ISR( TIMER5_CAPT_vect )
{
    // Count duration of the high pulse
    uint16_t high_cnt; 
    high_cnt = (unsigned int)ICR5L;
    high_cnt += (unsigned int)ICR5H * 256;

    /* If the duration is greater than 5000 counts then this is the end of the PPM signal 
     * and the next signal being addressed will be Ch0
     */
    if ( high_cnt < 5000 )
    {
        // Added for security of the array
        if ( ch_index > 5 )
        {
            ch_index = 5;
        }

        ppm.ch[ch_index] = high_cnt; // Write channel value to array

        ch_index++; // increment channel index
    }
    else
    {
        ch_index = 0; // reset channel index
    }

    // Reset counter
    TCNT5H = 0;
    TCNT5L = 0;

    TIFR5 = ( 1 << ICF5 ); // clear input capture flag
}

This code will use an trigger an ISR every time ICP5 goes from low to high. In this ISR the 16bit ICR5 register "ICR5H<<8|ICR5L" holds the number of pre-scaled clock pulses that have elapsed since the last change from low to high. This count is typically less than 2000 us. I have said that if the count is greater than 2500us (5000 counts) then the input is invalid and the next input should be ppm.ch[0].

I have attached an image of PPM as seen on my oscilloscope.

This method of reading PPM is quite efficient as we do not need to keep polling pins to check their logic level.

Don't forget to enable interrupts using the sei() command. Otherwise the ISR will never run.

Answer 2

Let's say you want to do the following (I'm not saying this will allow you to accurately measure the PWM signals but it might serve as example on how to set the registers)

Three timers running, which reset every 20 ms. This can be done by setting them in CTC mode for OCRnA: wgm3..0 = 0b0100.

//timer 1
TCCR4A = 0;
TCCR1B = (1<<CS11) | (1<<WGM12);
OCR1A = 40000 - 1;
//timer 3 (there's no ICP2)
TCCR3A = 0;
TCCR3B = (1<<CS31) | (1<<WGM32);
OCR3A = 40000 - 1;
//timer 4
TCCR4A = 0;
TCCR4B = (1<<CS41) | (1<<WGM42);
OCR4A = 40000 - 1;

Now connect each of the three pwm signals to their own ICPn pin (where n = timer).
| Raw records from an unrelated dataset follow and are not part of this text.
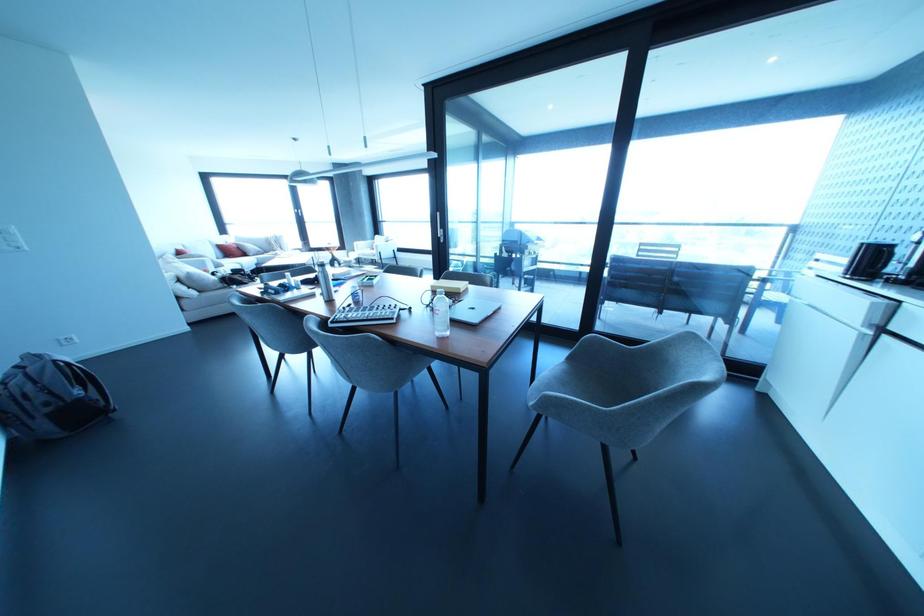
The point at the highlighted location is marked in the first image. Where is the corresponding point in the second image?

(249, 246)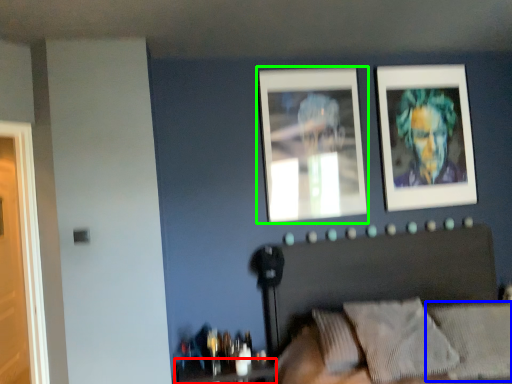
Question: Which is farther away from table (highlighted by a red box)? pillow (highlighted by a blue box) or picture frame (highlighted by a green box)?

Choices:
 (A) pillow
 (B) picture frame

Answer: (B)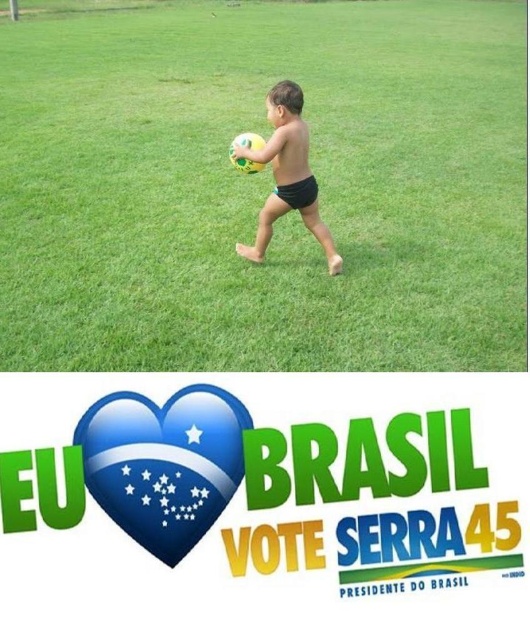
Where is `green grass at center`? Image resolution: width=530 pixels, height=640 pixels. green grass at center is located at coordinates (263, 188).

Is point (416, 262) positioned before point (200, 480)?

No, (416, 262) is further to viewer.

At what (x,y) coordinates should I click in order to perform the action: click on green grass at center. Please return your answer as a coordinate pair (x, y). Looking at the image, I should click on (263, 188).

Is point (196, 420) positioned in front of point (290, 106)?

Yes, point (196, 420) is in front of point (290, 106).

The image size is (530, 640). What do you see at coordinates (163, 464) in the screenshot?
I see `blue glossy heart at center` at bounding box center [163, 464].

Who is more forward, (210, 513) or (335, 264)?

Point (210, 513) is more forward.

Where is `blue glossy heart at center`? blue glossy heart at center is located at coordinates (163, 464).

Measure the distance from green grass at center to matte yellow ball at center.

green grass at center is 21.93 feet away from matte yellow ball at center.

Does green grass at center have a lesser height compared to matte yellow ball at center?

Incorrect, green grass at center's height does not fall short of matte yellow ball at center's.

This screenshot has height=640, width=530. What are the coordinates of `green grass at center` in the screenshot? It's located at (263, 188).

At what (x,y) coordinates should I click in order to perform the action: click on green grass at center. Please return your answer as a coordinate pair (x, y). The width and height of the screenshot is (530, 640). Looking at the image, I should click on (263, 188).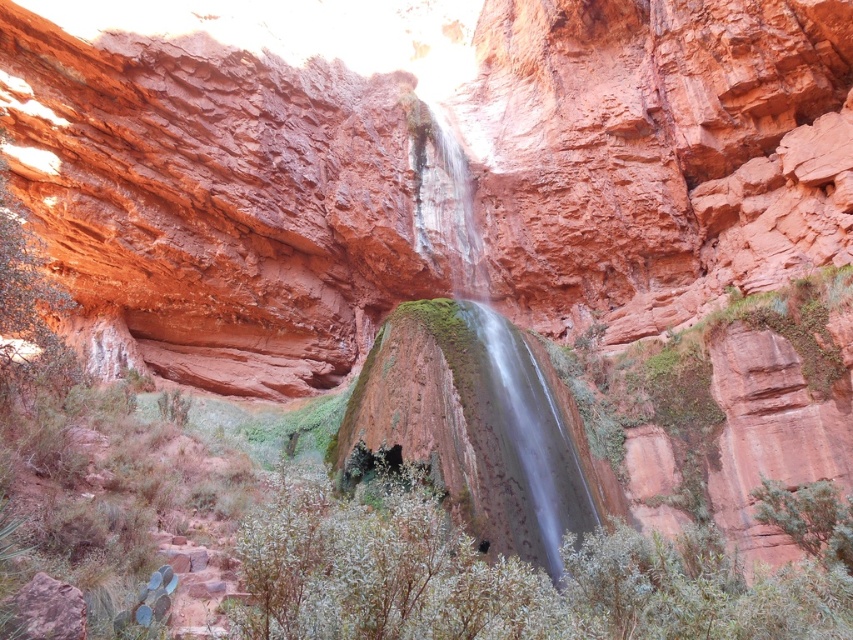
Is the position of green leafy shrubs at center less distant than that of smooth rock waterfall at center?

Yes, green leafy shrubs at center is in front of smooth rock waterfall at center.

Is point (717, 570) closer to viewer compared to point (479, 276)?

Yes, it is in front of point (479, 276).

Identify the location of green leafy shrubs at center. The image size is (853, 640). (503, 579).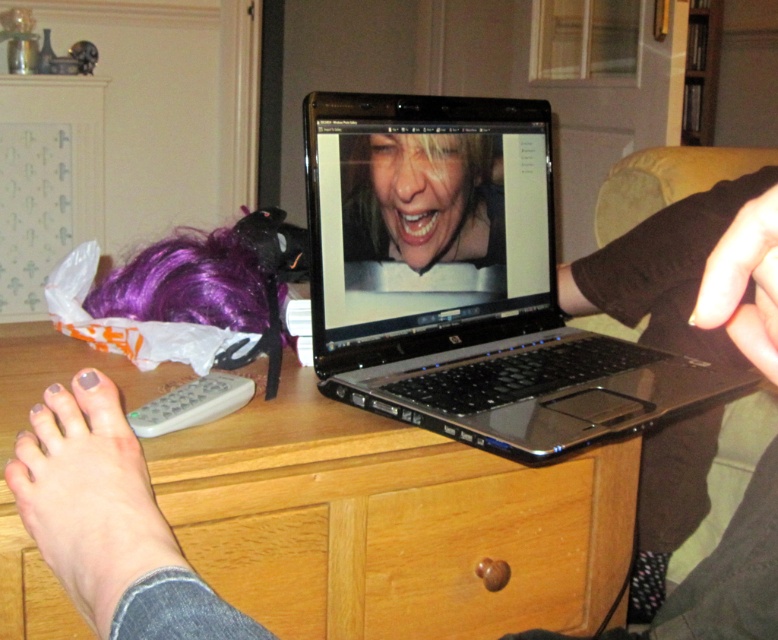
Question: Is the position of satin black laptop at center less distant than that of gray rubber remote at lower left?

Choices:
 (A) yes
 (B) no

Answer: (A)

Question: Which point is farther to the camera?

Choices:
 (A) wooden table at center
 (B) matte gray nail polish at lower left

Answer: (A)

Question: Which object appears closest to the camera in this image?

Choices:
 (A) gray rubber remote at lower left
 (B) wooden table at center

Answer: (B)

Question: Which object appears closest to the camera in this image?

Choices:
 (A) matte gray nail polish at lower left
 (B) black glossy laptop at center

Answer: (A)

Question: Does satin black laptop at center appear over purple synthetic wig at left?

Choices:
 (A) no
 (B) yes

Answer: (B)

Question: Can you confirm if satin black laptop at center is positioned above matte gray nail polish at lower left?

Choices:
 (A) no
 (B) yes

Answer: (B)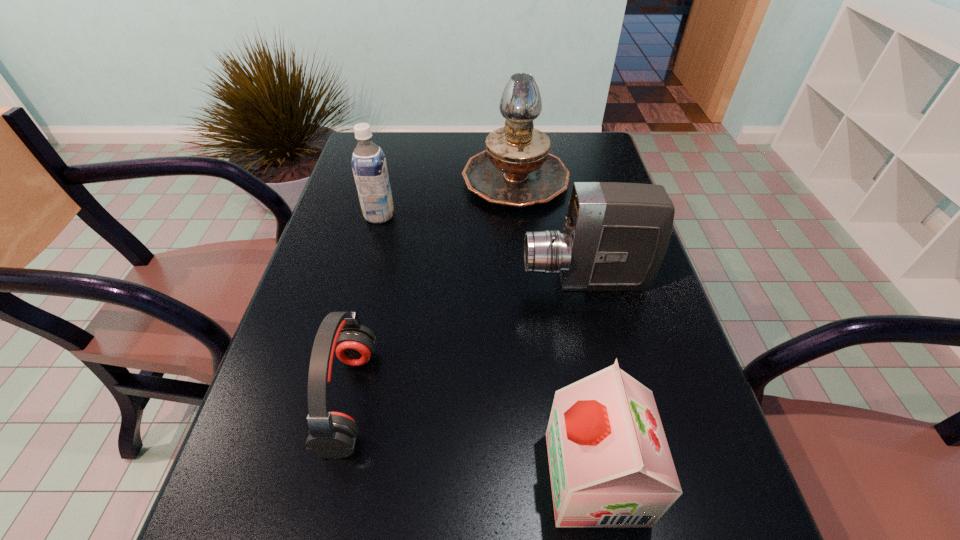
The image size is (960, 540). I want to click on free space between the oil lamp and the nearer soya milk, so click(555, 328).

Locate an element on the screen. empty space between the right soya milk and the oil lamp is located at coordinates (555, 328).

Where is `vacant space that is in between the left soya milk and the camcorder`? This screenshot has height=540, width=960. vacant space that is in between the left soya milk and the camcorder is located at coordinates pyautogui.click(x=482, y=248).

This screenshot has width=960, height=540. In order to click on empty location between the earphone and the right soya milk in this screenshot , I will do `click(472, 438)`.

At what (x,y) coordinates should I click in order to perform the action: click on unoccupied position between the shortest object and the right soya milk. Please return your answer as a coordinate pair (x, y). Looking at the image, I should click on (472, 438).

Identify the location of object that stands as the second closest to the third farthest object. 610,465.

You are a GUI agent. You are given a task and a screenshot of the screen. Output one action in this format:
    pyautogui.click(x=<x>, y=<y>)
    Task: Click on the object that is the fourth closest to the camcorder
    
    Given the screenshot: What is the action you would take?
    pyautogui.click(x=368, y=161)

This screenshot has width=960, height=540. In order to click on vacant space that satisfies the following two spatial constraints: 1. on the front side of the oil lamp; 2. on the label of the farther soya milk in this screenshot , I will do `click(519, 215)`.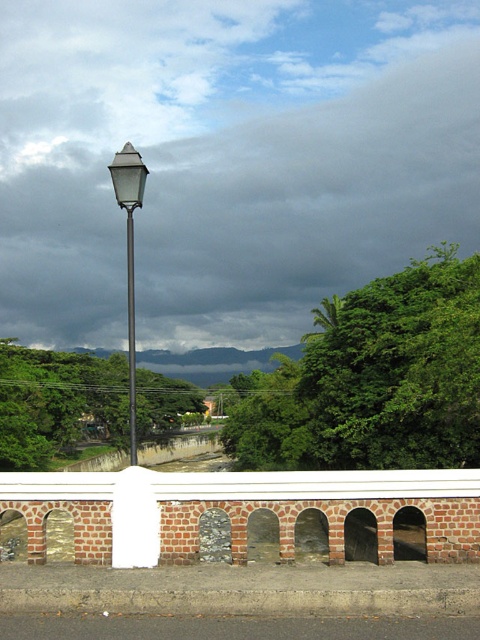
You are standing in front of the brick wall with arched openings and want to walk to the green leafy tree at upper center. However, there is another green leafy tree at center blocking your path. Can you walk around it to reach your destination?

The green leafy tree at upper center and green leafy tree at center are 46.17 feet apart. Since the distance between them is significant, you can walk around the green leafy tree at center to reach the green leafy tree at upper center.

You are standing in front of the brick wall with arched openings and looking towards the cloudy sky. Which object, the green leafy tree at upper center or the metallic streetlight at center, is positioned to the right of the other?

The green leafy tree at upper center is positioned to the right of the metallic streetlight at center.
Check the datasheet for the locations of the different ICPn pins (i'm pretty sure it's not PE3, 4, 5)

Assuming the pwm signals start high at t=0 and go low after their high-time for the remainder of the period. You want to measure the high-time so we trigger an interrupt for each when a falling edge occurs on the ICPn pin.

bit ICESn in the TCCRnB register set to 0 will select the falling edge (this is already done in the previous code block).

To trigger the interrupts, set the corresponding interrupt enable bits:

TIMSK1 |= (1<<ICIE1);
TIMSK3 |= (1<<ICIE3);
TIMSK4 |= (1<<ICIE4);
sei();

Now each time an interrupt is triggered for ICn you can grab the ICRn register to see the time (in clockperiods/8) at which the falling edge occurred.